Aufgaben:
a. Beantworten Sie zum Text über das Urteil des OLG Schleswig diese Fragen:
(i) An welchem Datum und unter welchem Aktenzeichen erging das Urteil?
(ii) Welche Mängel zeigten sich an den Rahmen der lackierten Holzfenster?
(iii) Welches Verfahren wurde über das Vermögen des ausführenden Unternehmers eröffnet?
b. Wie geht der Text über das Urteil des OLG Schleswig zur Bauüberwachung weiter? Schreiben Sie den Abschnitt unter der Überschrift „WAS IST ZU TUN?“.

Ausgangstext:
Baurecht | Nicht jedem Baumangel liegt ein Überwachungsfehler zugrunde

Freitag, 26.März 2021

Baurecht. Der Anscheinsbeweis für einen Überwachungsfehler ist nur dann anwendbar, wenn Mängel vorliegen, die vom Bauüberwacher typischerweise entdeckt werden müssen, und ein typischer Geschehensablauf anzunehmen ist.

OLG Schleswig, Urteil vom 25. März 2020, Az. 12 U 162/19

DER FALL

Bei einem Bauvorhaben zeigen sich nach dessen Fertigstellung und der Abnahme Mängel an den eingebauten Fenstern, insbesondere haben sich an den Rahmen der lackierten Holzfenster deutliche Blasen gebildet. Zudem blättert dort die aufgebrachte Farbe ab. Der Bauherr verlangt einen Kostenvorschuss für die Beseitigung der Mängel und nimmt den Objektüberwacher auf Schadenersatz in Anspruch, nachdem über das Vermögen des ausführenden Unternehmers das Insolvenzverfahren eröffnet worden ist. Der Bauherr argumentiert, dass die Planungs- und Überwachungsleistungen des Architekten mangelhaft gewesen seien.

DIE FOLGEN

Das Oberlandesgericht Schleswig lehnt eine sich aus Beweiserleichterungen ergebende Pflichtverletzung des Architekten bei der Überwachung der Ausführung ab. Denn wenn es nicht gänzlich unwahrscheinlich ist, dass auch Mängelursachen in Betracht zu ziehen sind, die bei ordnungsgemäßer Bauüberwachung nicht erkennbar gewesen wären, scheidet eine Haftung des bauüberwachenden Architekten allein aus dem Anschein einer mangelhaften Überwachung aus. Nur dann, wenn der Baumangel aufgrund der Art, Schwere und Erkennbarkeit des Mangels typischerweise entdeckt werden muss und hierfür auf einen typischen Geschehensablauf zurückgegriffen werden kann, kommt ein Anscheinsbeweis für ein Versäumnis der Bauüberwachung zum Tragen. Das war hier jedoch nicht der Fall.

WAS IST ZU TUN?

Datensatz:
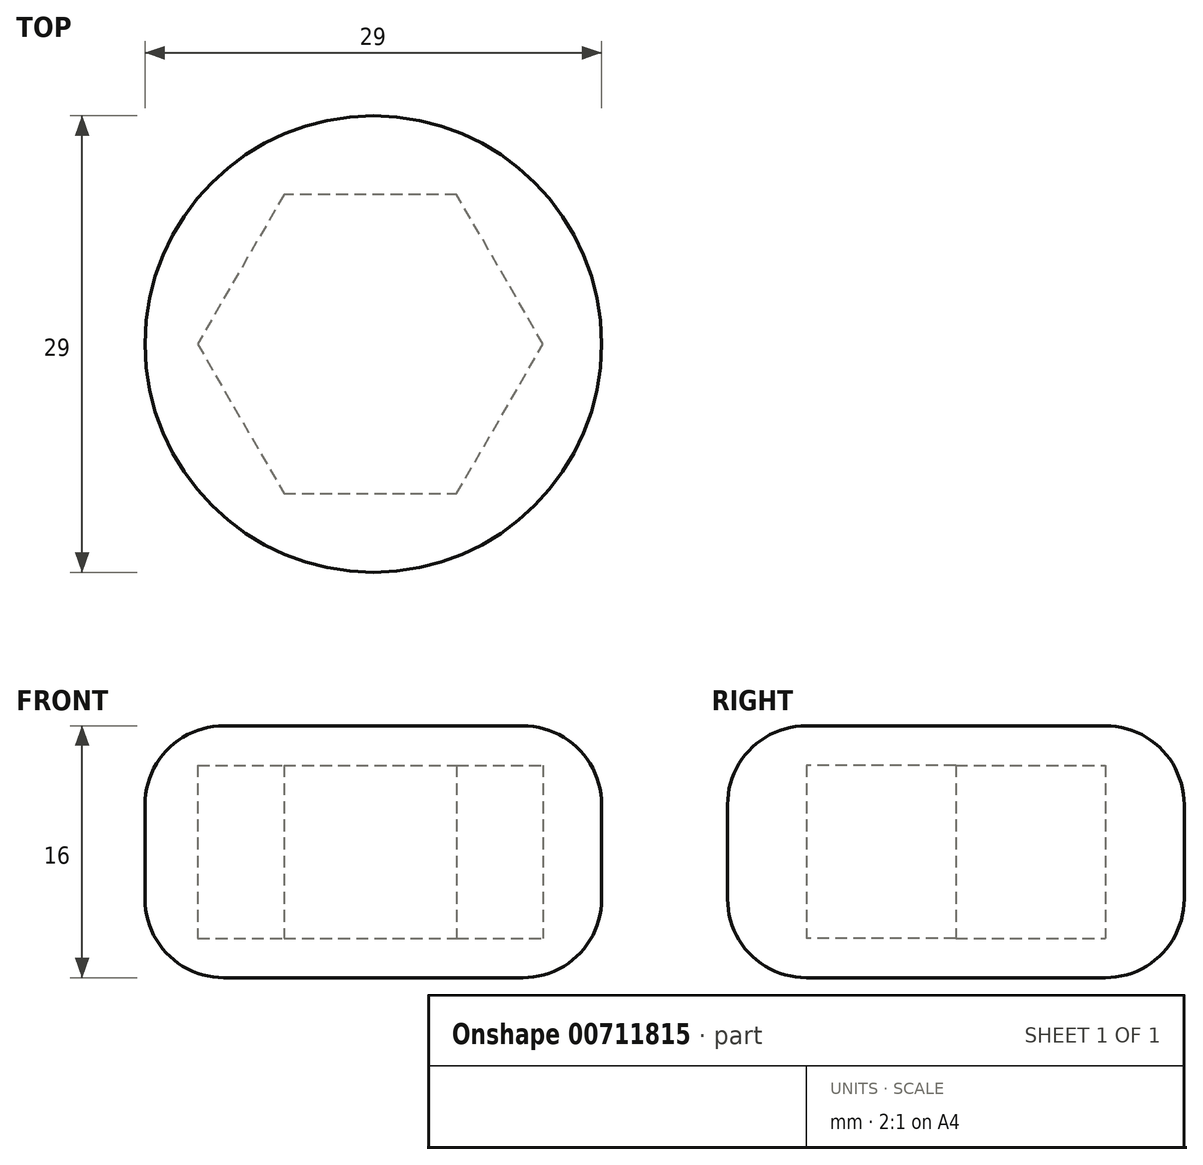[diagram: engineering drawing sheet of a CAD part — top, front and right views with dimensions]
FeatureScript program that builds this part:
annotation { "Feature Type Name" : "Feature", "Feature Type Description" : "" }
export const myFeature = defineFeature(function(context is Context, id is Id, definition is map)
    precondition{}
    {
        {
            assignVariable(context, id + "F0", {"name" : "height", "anyValue" : 16 * mm});
        }
        {
            var Q0;
            Q0=qCreatedBy(makeId("Top.planeOp"),FACE);
            var sketch = newSketch(context, id + "F1", { "sketchPlane" : qUnion([Q0])});
            skCircle(sketch, "E0", {"center": v(0, 0) * mm, "radius": 14.5 * mm});
            skSolve(sketch);
        }
        {
            var Q0;
            Q0 = qSketchRegion(id + "F1", true);
            extrude(context, id + "F2", {"entities" : qUnion([Q0]), "endBound" : BoundingType.SYMMETRIC, "depth" : getVariable(context, 'height'), "offsetDistance" : 25 * mm});
        }
        {
            var Q0;
            Q0=qCreatedBy(makeId("Top.planeOp"),FACE);
            var sketch = newSketch(context, id + "F3", { "sketchPlane" : qUnion([Q0])});
            skLineSegment(sketch, "E1", {"start": v(-5.67, -9.5) * mm, "end": v(5.3, -9.5) * mm});
            skLineSegment(sketch, "E2", {"start": v(5.3, -9.5) * mm, "end": v(10.78, 0) * mm});
            skLineSegment(sketch, "E3", {"start": v(10.78, 0) * mm, "end": v(5.3, 9.5) * mm});
            skLineSegment(sketch, "E4", {"start": v(5.3, 9.5) * mm, "end": v(-5.67, 9.5) * mm});
            skLineSegment(sketch, "E5", {"start": v(-5.67, 9.5) * mm, "end": v(-11.16, 0) * mm});
            skLineSegment(sketch, "E6", {"start": v(-11.16, 0) * mm, "end": v(-5.67, -9.5) * mm});
            skLineSegment(sketch, "E7", {"start": v(5.3, 9.5) * mm, "end": v(5.3, -9.5) * mm, "construction": true});
            skLineSegment(sketch, "E8", {"start": v(-5.67, 9.5) * mm, "end": v(10.78, 0) * mm, "construction": true});
            skLineSegment(sketch, "E9", {"start": v(-11.16, 0) * mm, "end": v(5.3, 9.5) * mm, "construction": true});
            skLineSegment(sketch, "E10", {"start": v(0, -9.5) * mm, "end": v(0, 0) * mm, "construction": true});
            skSolve(sketch);
        }
        {
            var Q0;
            Q0=qSketchRegion(id+"F3",true);
            extrude(context, id + "F4", {"entities" : qUnion([Q0]), "operationType" : NewBodyOperationType.REMOVE, "endBound" : BoundingType.SYMMETRIC, "depth" : 11 * mm, "offsetDistance" : 25 * mm});
        }
        {
            var Q0;
            Q0=makeQuery(id+"F2.opExtrude","CAP_EDGE",EDGE,{"disambiguationData":[OSD([sQuery(id+"F1.wireOp",EDGE,"E0")])],"isStart":false});
            var Q1;
            Q1=makeQuery(id+"F2.opExtrude","CAP_EDGE",EDGE,{"disambiguationData":[OSD([sQuery(id+"F1.wireOp",EDGE,"E0")])],"isStart":true});
            fillet(context, id + "F5", {"entities" : qUnion([Q0, Q1]), "radius" : 5 * mm, "tangentPropagation" : true, "allowEdgeOverflow" : false});
        }
    });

Lösungen:
a.
(i) Am 25. März 2020, Az. 12 U 162/19.
(ii) Es hatten sich deutliche Blasen gebildet, zudem blätterte die aufgebrachte Farbe ab.
(iii) Das Insolvenzverfahren.

b.
Ob ein Mangel nach dem üblichen Lauf der Dinge zu dem jeweils vorliegenden Schadensbild führen kann und erkennbar ist – mit der Folge, dass die Verletzung einer Überwachungspflicht nicht nachgewiesen werden muss -, hängt vom Einzelfall ab. Der bauüberwachende Architekt schuldet nicht die Mangelfreiheit des Bauwerks an sich. Demzufolge ist es fast logisch, dass er auch nicht für jeden baulichen Mangel haftet. Denn er muss nur für Mängel des Architektenwerks, hier der Bauüberwachung, einstehen. Der Architektenvertrag zeichnet sich dadurch aus, dass der Architekt u.a. eine Überwachungsleistung verspricht, die als Grundlage für die Errichtung eines mangelfreien Bauwerks geeignet ist. Er verspricht dagegen nicht, dass das Bauwerk tatsächlich mangelfrei errichtet wird, wie der Bundesgerichtshof im Urteil vom 8. Oktober 2020 (Az. VII ZR 1/20) eher nebenbei ausgeführt hat. Ein knapper Satz des Gerichts, der deutlich macht, dass vom Architekten eben gerade nicht das „Entstehenlassen eines mangelfreien Bauwerks“ geschuldet ist, wie der BGH früher den Werkerfolg des Architekten definiert hat.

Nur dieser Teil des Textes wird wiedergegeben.